#### Prompt
Return each line of the listing that follows in which the string "Courtyard" can be found.

"""

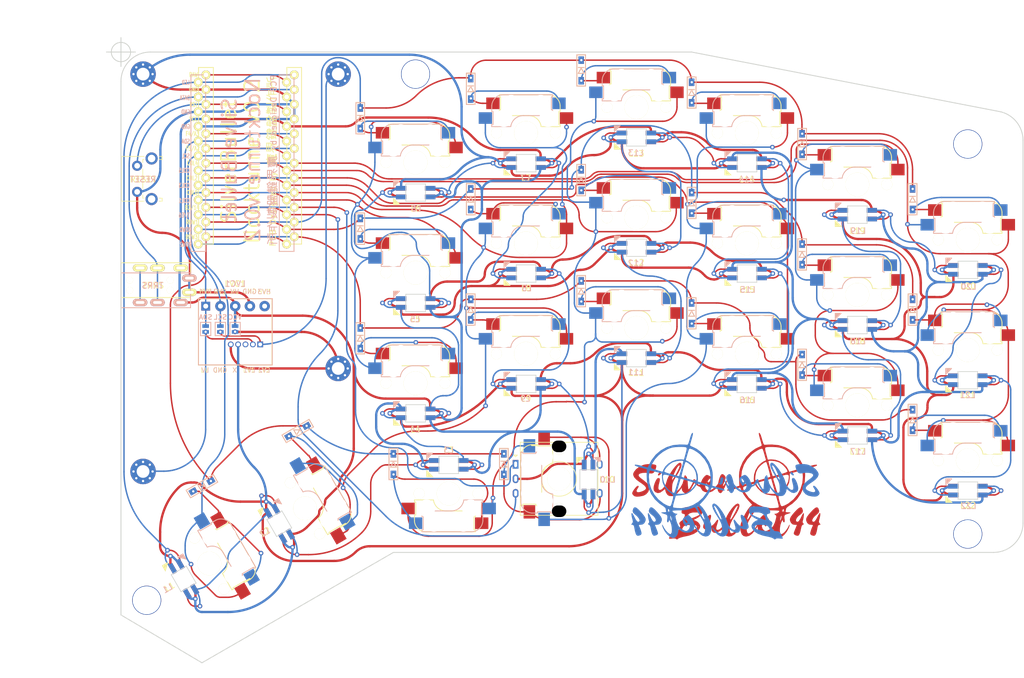
<source format=kicad_pcb>
(kicad_pcb (version 20211014) (generator pcbnew)

  (general
    (thickness 1.6)
  )

  (paper "A4")
  (layers
    (0 "F.Cu" signal)
    (31 "B.Cu" signal)
    (32 "B.Adhes" user "B.Adhesive")
    (33 "F.Adhes" user "F.Adhesive")
    (34 "B.Paste" user)
    (35 "F.Paste" user)
    (36 "B.SilkS" user "B.Silkscreen")
    (37 "F.SilkS" user "F.Silkscreen")
    (38 "B.Mask" user)
    (39 "F.Mask" user)
    (40 "Dwgs.User" user "User.Drawings")
    (41 "Cmts.User" user "User.Comments")
    (42 "Eco1.User" user "User.Eco1")
    (43 "Eco2.User" user "User.Eco2")
    (44 "Edge.Cuts" user)
    (45 "Margin" user)
    (46 "B.CrtYd" user "B.Courtyard")
    (47 "F.CrtYd" user "F.Courtyard")
    (48 "B.Fab" user)
    (49 "F.Fab" user)
  )

  (setup
    (stackup
      (layer "F.SilkS" (type "Top Silk Screen"))
      (layer "F.Paste" (type "Top Solder Paste"))
      (layer "F.Mask" (type "Top Solder Mask") (thickness 0.01))
      (layer "F.Cu" (type "copper") (thickness 0.035))
      (layer "dielectric 1" (type "core") (thickness 1.51) (material "FR4") (epsilon_r 4.5) (loss_tangent 0.02))
      (layer "B.Cu" (type "copper") (thickness 0.035))
      (layer "B.Mask" (type "Bottom Solder Mask") (thickness 0.01))
      (layer "B.Paste" (type "Bottom Solder Paste"))
      (layer "B.SilkS" (type "Bottom Silk Screen"))
      (copper_finish "None")
      (dielectric_constraints no)
    )
    (pad_to_mask_clearance 0.051)
    (solder_mask_min_width 0.25)
    (aux_axis_origin 39.3475 30.988)
    (grid_origin 39.3475 30.988)
    (pcbplotparams
      (layerselection 0x00010f0_ffffffff)
      (disableapertmacros false)
      (usegerberextensions true)
      (usegerberattributes true)
      (usegerberadvancedattributes false)
      (creategerberjobfile false)
      (svguseinch false)
      (svgprecision 6)
      (excludeedgelayer true)
      (plotframeref false)
      (viasonmask false)
      (mode 1)
      (useauxorigin false)
      (hpglpennumber 1)
      (hpglpenspeed 20)
      (hpglpendiameter 15.000000)
      (dxfpolygonmode true)
      (dxfimperialunits true)
      (dxfusepcbnewfont true)
      (psnegative false)
      (psa4output false)
      (plotreference true)
      (plotvalue true)
      (plotinvisibletext false)
      (sketchpadsonfab false)
      (subtractmaskfromsilk false)
      (outputformat 1)
      (mirror false)
      (drillshape 0)
      (scaleselection 1)
      (outputdirectory "garber")
    )
  )

  (net 0 "")
  (net 1 "ROW0")
  (net 2 "Net-(D1-Pad2)")
  (net 3 "Net-(D2-Pad2)")
  (net 4 "Net-(D3-Pad2)")
  (net 5 "Net-(D4-Pad2)")
  (net 6 "Net-(D5-Pad2)")
  (net 7 "Net-(D6-Pad2)")
  (net 8 "ROW1")
  (net 9 "Net-(D7-Pad2)")
  (net 10 "Net-(D8-Pad2)")
  (net 11 "Net-(D9-Pad2)")
  (net 12 "Net-(D10-Pad2)")
  (net 13 "Net-(D11-Pad2)")
  (net 14 "Net-(D12-Pad2)")
  (net 15 "ROW2")
  (net 16 "Net-(D13-Pad2)")
  (net 17 "Net-(D14-Pad2)")
  (net 18 "Net-(D15-Pad2)")
  (net 19 "Net-(D16-Pad2)")
  (net 20 "Net-(D17-Pad2)")
  (net 21 "Net-(D18-Pad2)")
  (net 22 "Net-(D19-Pad2)")
  (net 23 "ROW3")
  (net 24 "Net-(D20-Pad2)")
  (net 25 "Net-(D21-Pad2)")
  (net 26 "Net-(D22-Pad2)")
  (net 27 "DATA")
  (net 28 "VCC")
  (net 29 "LED")
  (net 30 "GND")
  (net 31 "SDA")
  (net 32 "SCL")
  (net 33 "COL0")
  (net 34 "COL1")
  (net 35 "COL2")
  (net 36 "COL3")
  (net 37 "COL4")
  (net 38 "COL5")
  (net 39 "RST")
  (net 40 "LSCL")
  (net 41 "LSDA")
  (net 42 "LVCC")
  (net 43 "unconnected-(L22-Pad2)")
  (net 44 "Net-(L1-Pad2)")
  (net 45 "Net-(L2-Pad2)")
  (net 46 "Net-(L3-Pad2)")
  (net 47 "Net-(L4-Pad2)")
  (net 48 "Net-(L5-Pad2)")
  (net 49 "Net-(L6-Pad2)")
  (net 50 "Net-(L7-Pad2)")
  (net 51 "Net-(L10-Pad4)")
  (net 52 "Net-(L10-Pad2)")
  (net 53 "Net-(L11-Pad2)")
  (net 54 "Net-(L12-Pad2)")
  (net 55 "Net-(L13-Pad2)")
  (net 56 "Net-(L14-Pad2)")
  (net 57 "Net-(L15-Pad2)")
  (net 58 "Net-(L16-Pad2)")
  (net 59 "Net-(L17-Pad2)")
  (net 60 "Net-(L18-Pad2)")
  (net 61 "Net-(L19-Pad2)")
  (net 62 "Net-(L20-Pad2)")
  (net 63 "Net-(L8-Pad2)")
  (net 64 "Net-(L21-Pad2)")
  (net 65 "unconnected-(TRRS1-PadB)")
  (net 66 "unconnected-(U1-Pad19)")
  (net 67 "unconnected-(U1-Pad20)")
  (net 68 "unconnected-(U1-Pad24)")
  (net 69 "RE_A")
  (net 70 "RE_B")
  (net 71 "unconnected-(LVC1-Pad8)")

  (footprint "Keyboard:HOLE" (layer "F.Cu") (at 185.3975 46.863))

  (footprint "Keyboard:D3_SMD_revese" (layer "F.Cu") (at 80.6225 42.418 -90))

  (footprint "Keyboard:D3_SMD_revese" (layer "F.Cu") (at 99.6725 37.338 -90))

  (footprint "Keyboard:D3_SMD_revese" (layer "F.Cu") (at 118.7225 34.163 -90))

  (footprint "Keyboard:D3_SMD_revese" (layer "F.Cu") (at 137.7725 37.973 -90))

  (footprint "Keyboard:D3_SMD_revese" (layer "F.Cu") (at 156.8225 46.863 -90))

  (footprint "Keyboard:D3_SMD_revese" (layer "F.Cu") (at 175.8725 56.388 -90))

  (footprint "Keyboard:D3_SMD_revese" (layer "F.Cu") (at 80.6225 61.468 -90))

  (footprint "Keyboard:D3_SMD_revese" (layer "F.Cu") (at 99.6725 56.388 -90))

  (footprint "Keyboard:D3_SMD_revese" (layer "F.Cu") (at 118.7225 53.083 -90))

  (footprint "Keyboard:D3_SMD_revese" (layer "F.Cu") (at 137.7725 57.023 -90))

  (footprint "Keyboard:D3_SMD_revese" (layer "F.Cu") (at 156.8225 65.913 -90))

  (footprint "Keyboard:D3_SMD_revese" (layer "F.Cu") (at 175.8725 75.438 -90))

  (footprint "Keyboard:D3_SMD_revese" (layer "F.Cu") (at 80.6225 80.388 -90))

  (footprint "Keyboard:D3_SMD_revese" (layer "F.Cu") (at 99.6725 75.438 -90))

  (footprint "Keyboard:D3_SMD_revese" (layer "F.Cu") (at 118.7225 72.263 -90))

  (footprint "Keyboard:D3_SMD_revese" (layer "F.Cu") (at 137.7725 76.073 -90))

  (footprint "Keyboard:D3_SMD_revese" (layer "F.Cu") (at 156.8225 84.963 -90))

  (footprint "Keyboard:D3_SMD_revese" (layer "F.Cu") (at 175.8725 94.488 -90))

  (footprint "Keyboard:D3_SMD_revese" (layer "F.Cu") (at 53.3175 105.918 -150))

  (footprint "Keyboard:D3_SMD_revese" (layer "F.Cu") (at 69.8275 96.393 -150))

  (footprint "Keyboard:D3_SMD_revese" (layer "F.Cu") (at 86.3375 102.108 -90))

  (footprint "Keyboard:D3_SMD_revese" (layer "F.Cu") (at 105.3875 102.108 -90))

  (footprint "Keyboard:YS-SK6812MINI-E-reverse" (layer "F.Cu") (at 50.165 121.92 -60))

  (footprint "Keyboard:YS-SK6812MINI-E-reverse" (layer "F.Cu") (at 128.27 64.77))

  (footprint "Keyboard:YS-SK6812MINI-E-reverse" (layer "F.Cu") (at 66.6525 112.395 -60))

  (footprint "Keyboard:YS-SK6812MINI-E-reverse" (layer "F.Cu") (at 128.2475 45.72))

  (footprint "Keyboard:YS-SK6812MINI-E-reverse" (layer "F.Cu") (at 95.885 102.235))

  (footprint "Keyboard:YS-SK6812MINI-E-reverse" (layer "F.Cu") (at 147.32 50.165))

  (footprint "Keyboard:YS-SK6812MINI-E-reverse" (layer "F.Cu") (at 90.17 93.345))

  (footprint "Keyboard:YS-SK6812MINI-E-reverse" (layer "F.Cu") (at 147.32 69.215))

  (footprint "Keyboard:YS-SK6812MINI-E-reverse" (layer "F.Cu") (at 90.17 74.295))

  (footprint "Keyboard:YS-SK6812MINI-E-reverse" (layer "F.Cu") (at 147.2975 88.265))

  (footprint "Keyboard:YS-SK6812MINI-E-reverse" (layer "F.Cu") (at 90.17 55.245))

  (footprint "Keyboard:YS-SK6812MINI-E-reverse" (layer "F.Cu") (at 166.37 97.155))

  (footprint "Keyboard:YS-SK6812MINI-E-reverse" (layer "F.Cu") (at 109.22 50.165))

  (footprint "Keyboard:YS-SK6812MINI-E-reverse" (layer "F.Cu") (at 166.3475 78.105))

  (footprint "Keyboard:YS-SK6812MINI-E-reverse" (layer "F.Cu") (at 109.22 69.215))

  (footprint "Keyboard:YS-SK6812MINI-E-reverse" (layer "F.Cu") (at 166.3475 59.055))

  (footprint "Keyboard:YS-SK6812MINI-E-reverse" (layer "F.Cu") (at 109.22 88.265))

  (footprint "Keyboard:YS-SK6812MINI-E-reverse" (layer "F.Cu") (at 185.42 68.58))

  (footprint "Keyboard:YS-SK6812MINI-E-reverse" (layer "F.Cu") (at 119.9925 104.775 -90))

  (footprint "Keyboard:YS-SK6812MINI-E-reverse" (layer "F.Cu") (at 185.3975 87.63))

  (footprint "Keyboard:YS-SK6812MINI-E-reverse" (layer "F.Cu") (at 128.2475 83.82))

  (footprint "Keyboard:YS-SK6812MINI-E-reverse" (layer "F.Cu") (at 185.42 106.68))

  (footprint "Keyboard:MX_Hotswap_R_1u" (layer "F.Cu") (at 90.1475 50.038))

  (footprint "Keyboard:MX_Hotswap_R_1u" (layer "F.Cu") (at 109.1975 44.958))

  (footprint "Keyboard:MX_Hotswap_R_1u" (layer "F.Cu") (at 128.2475 40.513))

  (footprint "Keyboard:MX_Hotswap_R_1u" (layer "F.Cu") (at 147.2975 44.958))

  (footprint "Keyboard:MX_Hotswap_R_1u" (layer "F.Cu")
    (tedit 5DE7F4D5) (tstamp 00000000-0000-0000-0000-00005f316
... [617698 chars truncated]
</source>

"""

#### Answer box
    (46 "B.CrtYd" user "B.Courtyard")
    (47 "F.CrtYd" user "F.Courtyard")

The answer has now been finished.